(DOCUMENT PASSAGE)

I was recently discussing the Tata Group’s corporate portfolio with a colleague. Under any theory of finance or strategy, it is difficult to explain Tata’s conglomeration of steel, cars, chemicals, cable, hotels, IT consulting and tea. It may be that the group structure enables Tata to focus its operations, or that unrelated portfolios have economic justification in emerging markets, where incomplete legal, financial and physical infrastructure creates higher transaction costs. But someone still has to manage all of this, and it is nearly impossible to imagine synergies across some of these businesses. And as Tata internationalizes, the original justifications for conglomeration begin to evaporate.
Enter the new MBA student. The aspiring investment banker wants to focus on capital structure, portfolio risk, and merger and acquisition; the aspiring strategy consultant wants to analyse competitive advantage and corporate synergies; the aspiring entrepreneur wants to talk about innovation, customer segmentation and venture capital financing. Nobody wants to talk about managing the enterprise.
But in the modern global economy, maybe they are talking about managing the enterprise.
For example, MBA students learn that Tata Group is not the only successful conglomerate out there, and that some of the most successful conglomerates— Wesfarmers (Australia), CJ (South Korea), Virgin (UK), Swire Pacific (Hong Kong), Textron (US), Berkshire-Hathaway (US), GE (US)—are headquartered in advanced economies, with none of Tata’s legitimate reasons for conglomerating.
If the Tata Group falls afoul of the theory of strategy synergies, then it is in very good company indeed.
It has not been theoretically fashionable for years, but I think the facts are telling us that conglomeration is, in fact, a viable and sustainable form of governance. The successes of GE and Berkshire-Hathaway are too significant and sustained to be treated as anomalies. On the other hand, conglomeration is not for the faint of heart, and unrelated portfolios often come under shareholder attack, or collapse under their own weight. Conglomeration works, but it cannot succeed without deep talent in finance, strategy, and entrepreneurship.

(End DOCUMENT PASSAGE)
(EXTRACTED INFORMATION)

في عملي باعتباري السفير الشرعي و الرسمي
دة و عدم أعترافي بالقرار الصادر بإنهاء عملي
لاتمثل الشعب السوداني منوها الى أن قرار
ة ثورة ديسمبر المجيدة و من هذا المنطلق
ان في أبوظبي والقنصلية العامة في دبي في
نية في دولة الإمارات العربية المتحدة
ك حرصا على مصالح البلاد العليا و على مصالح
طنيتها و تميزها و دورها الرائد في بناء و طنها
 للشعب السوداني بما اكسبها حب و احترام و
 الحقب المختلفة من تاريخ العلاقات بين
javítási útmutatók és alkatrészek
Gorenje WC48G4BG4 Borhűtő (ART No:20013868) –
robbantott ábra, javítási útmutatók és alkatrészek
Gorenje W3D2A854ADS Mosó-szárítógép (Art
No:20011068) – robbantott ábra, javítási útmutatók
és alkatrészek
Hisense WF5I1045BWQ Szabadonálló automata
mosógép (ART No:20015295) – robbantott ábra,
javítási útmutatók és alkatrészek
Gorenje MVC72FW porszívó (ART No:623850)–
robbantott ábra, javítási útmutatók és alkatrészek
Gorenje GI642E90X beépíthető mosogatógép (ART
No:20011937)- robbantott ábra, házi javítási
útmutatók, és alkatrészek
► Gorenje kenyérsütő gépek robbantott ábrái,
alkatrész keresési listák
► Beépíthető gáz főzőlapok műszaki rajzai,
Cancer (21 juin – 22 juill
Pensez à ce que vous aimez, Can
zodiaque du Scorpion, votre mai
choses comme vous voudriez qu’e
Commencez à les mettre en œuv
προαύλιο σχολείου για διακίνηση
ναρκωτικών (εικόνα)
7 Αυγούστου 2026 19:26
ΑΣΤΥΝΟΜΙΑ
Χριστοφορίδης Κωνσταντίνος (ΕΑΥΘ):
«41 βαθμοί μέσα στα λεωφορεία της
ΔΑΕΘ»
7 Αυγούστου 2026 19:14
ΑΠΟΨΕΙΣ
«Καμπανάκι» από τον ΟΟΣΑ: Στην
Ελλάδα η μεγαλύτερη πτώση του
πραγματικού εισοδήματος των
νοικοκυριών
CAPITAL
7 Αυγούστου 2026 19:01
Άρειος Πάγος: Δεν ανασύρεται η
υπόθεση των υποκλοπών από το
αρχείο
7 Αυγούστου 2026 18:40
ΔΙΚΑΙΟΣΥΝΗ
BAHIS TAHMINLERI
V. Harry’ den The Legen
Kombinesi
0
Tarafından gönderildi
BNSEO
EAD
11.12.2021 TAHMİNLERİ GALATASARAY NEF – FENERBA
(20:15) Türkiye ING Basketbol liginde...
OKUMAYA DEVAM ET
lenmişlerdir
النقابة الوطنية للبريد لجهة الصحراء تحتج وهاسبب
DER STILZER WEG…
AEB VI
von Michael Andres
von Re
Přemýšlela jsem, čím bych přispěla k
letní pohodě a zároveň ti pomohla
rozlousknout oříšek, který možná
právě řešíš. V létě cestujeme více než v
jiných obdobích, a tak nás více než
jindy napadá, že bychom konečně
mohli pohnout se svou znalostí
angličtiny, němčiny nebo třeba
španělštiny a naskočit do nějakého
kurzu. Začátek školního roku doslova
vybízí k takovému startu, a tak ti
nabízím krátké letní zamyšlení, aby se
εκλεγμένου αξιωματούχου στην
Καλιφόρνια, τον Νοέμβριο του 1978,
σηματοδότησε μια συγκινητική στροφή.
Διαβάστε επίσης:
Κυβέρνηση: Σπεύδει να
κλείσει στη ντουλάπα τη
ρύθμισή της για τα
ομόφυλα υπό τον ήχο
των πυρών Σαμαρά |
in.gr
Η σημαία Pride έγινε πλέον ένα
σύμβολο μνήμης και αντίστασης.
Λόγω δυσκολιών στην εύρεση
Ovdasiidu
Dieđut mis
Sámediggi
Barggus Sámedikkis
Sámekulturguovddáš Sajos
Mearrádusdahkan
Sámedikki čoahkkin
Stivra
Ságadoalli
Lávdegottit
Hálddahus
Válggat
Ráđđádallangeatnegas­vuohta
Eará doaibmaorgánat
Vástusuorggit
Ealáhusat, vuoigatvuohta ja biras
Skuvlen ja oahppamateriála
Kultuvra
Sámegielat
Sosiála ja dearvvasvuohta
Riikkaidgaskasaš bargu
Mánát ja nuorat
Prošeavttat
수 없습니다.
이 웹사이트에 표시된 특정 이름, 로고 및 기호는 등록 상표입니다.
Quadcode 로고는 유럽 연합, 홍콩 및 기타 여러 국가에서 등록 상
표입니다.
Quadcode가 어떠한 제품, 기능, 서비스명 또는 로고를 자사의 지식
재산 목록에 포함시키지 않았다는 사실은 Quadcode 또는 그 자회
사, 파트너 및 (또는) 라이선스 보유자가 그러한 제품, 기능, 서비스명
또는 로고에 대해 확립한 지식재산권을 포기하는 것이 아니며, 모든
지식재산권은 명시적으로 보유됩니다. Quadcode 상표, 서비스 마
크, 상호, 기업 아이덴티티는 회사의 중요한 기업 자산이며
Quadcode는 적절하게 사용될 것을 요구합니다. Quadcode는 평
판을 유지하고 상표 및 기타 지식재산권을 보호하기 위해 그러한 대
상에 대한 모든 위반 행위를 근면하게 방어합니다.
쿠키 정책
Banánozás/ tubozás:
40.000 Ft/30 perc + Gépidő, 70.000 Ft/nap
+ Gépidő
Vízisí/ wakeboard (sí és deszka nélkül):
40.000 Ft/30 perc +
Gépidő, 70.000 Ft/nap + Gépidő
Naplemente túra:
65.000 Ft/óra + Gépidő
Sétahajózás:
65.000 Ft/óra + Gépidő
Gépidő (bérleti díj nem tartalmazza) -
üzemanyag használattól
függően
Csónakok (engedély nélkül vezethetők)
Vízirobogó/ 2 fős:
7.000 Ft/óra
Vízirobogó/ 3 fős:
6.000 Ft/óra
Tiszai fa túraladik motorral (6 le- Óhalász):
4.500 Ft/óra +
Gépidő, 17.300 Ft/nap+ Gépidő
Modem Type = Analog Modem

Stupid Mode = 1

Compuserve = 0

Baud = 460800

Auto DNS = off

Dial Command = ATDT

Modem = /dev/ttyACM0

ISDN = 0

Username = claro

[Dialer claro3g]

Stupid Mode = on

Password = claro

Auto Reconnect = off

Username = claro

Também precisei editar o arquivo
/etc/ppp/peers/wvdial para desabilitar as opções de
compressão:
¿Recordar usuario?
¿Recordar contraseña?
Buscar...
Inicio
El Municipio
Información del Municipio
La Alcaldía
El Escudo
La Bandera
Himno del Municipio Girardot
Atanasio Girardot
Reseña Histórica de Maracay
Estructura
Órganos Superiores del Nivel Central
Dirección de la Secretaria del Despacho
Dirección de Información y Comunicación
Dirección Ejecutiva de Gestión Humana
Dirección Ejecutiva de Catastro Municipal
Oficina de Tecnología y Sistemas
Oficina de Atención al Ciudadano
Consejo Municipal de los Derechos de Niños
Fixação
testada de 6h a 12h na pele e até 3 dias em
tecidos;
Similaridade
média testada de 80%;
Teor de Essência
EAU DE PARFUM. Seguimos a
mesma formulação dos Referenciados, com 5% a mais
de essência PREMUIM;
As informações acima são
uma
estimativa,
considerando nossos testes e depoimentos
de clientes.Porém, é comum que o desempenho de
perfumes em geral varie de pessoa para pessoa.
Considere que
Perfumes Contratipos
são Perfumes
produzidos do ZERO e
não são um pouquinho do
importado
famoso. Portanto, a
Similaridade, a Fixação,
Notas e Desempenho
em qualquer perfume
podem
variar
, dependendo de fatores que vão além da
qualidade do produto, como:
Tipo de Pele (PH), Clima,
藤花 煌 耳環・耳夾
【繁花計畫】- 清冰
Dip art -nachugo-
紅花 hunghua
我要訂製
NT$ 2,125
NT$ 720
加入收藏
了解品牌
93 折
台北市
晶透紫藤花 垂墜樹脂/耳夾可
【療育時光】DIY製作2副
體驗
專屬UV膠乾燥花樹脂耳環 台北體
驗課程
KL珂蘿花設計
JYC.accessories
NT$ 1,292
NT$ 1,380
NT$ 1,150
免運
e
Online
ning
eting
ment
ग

(End EXTRACTED INFORMATION)

- _EXPLORE THE MATERIAL_
1: Which three kinds of deep talent does the passage on conglomerates say conglomeration needs in order to succeed?
2: Duplicate the passage on conglomerates between "I was recently" and "begin to evaporate.", inclusive.

- _TASK-BY-TASK SOLUTIONS_
1: Finance, strategy, and entrepreneurship.

2:
I was recently discussing the Tata Group’s corporate portfolio with a colleague. Under any theory of finance or strategy, it is difficult to explain Tata’s conglomeration of steel, cars, chemicals, cable, hotels, IT consulting and tea. It may be that the group structure enables Tata to focus its operations, or that unrelated portfolios have economic justification in emerging markets, where incomplete legal, financial and physical infrastructure creates higher transaction costs. But someone still has to manage all of this, and it is nearly impossible to imagine synergies across some of these businesses. And as Tata internationalizes, the original justifications for conglomeration begin to evaporate.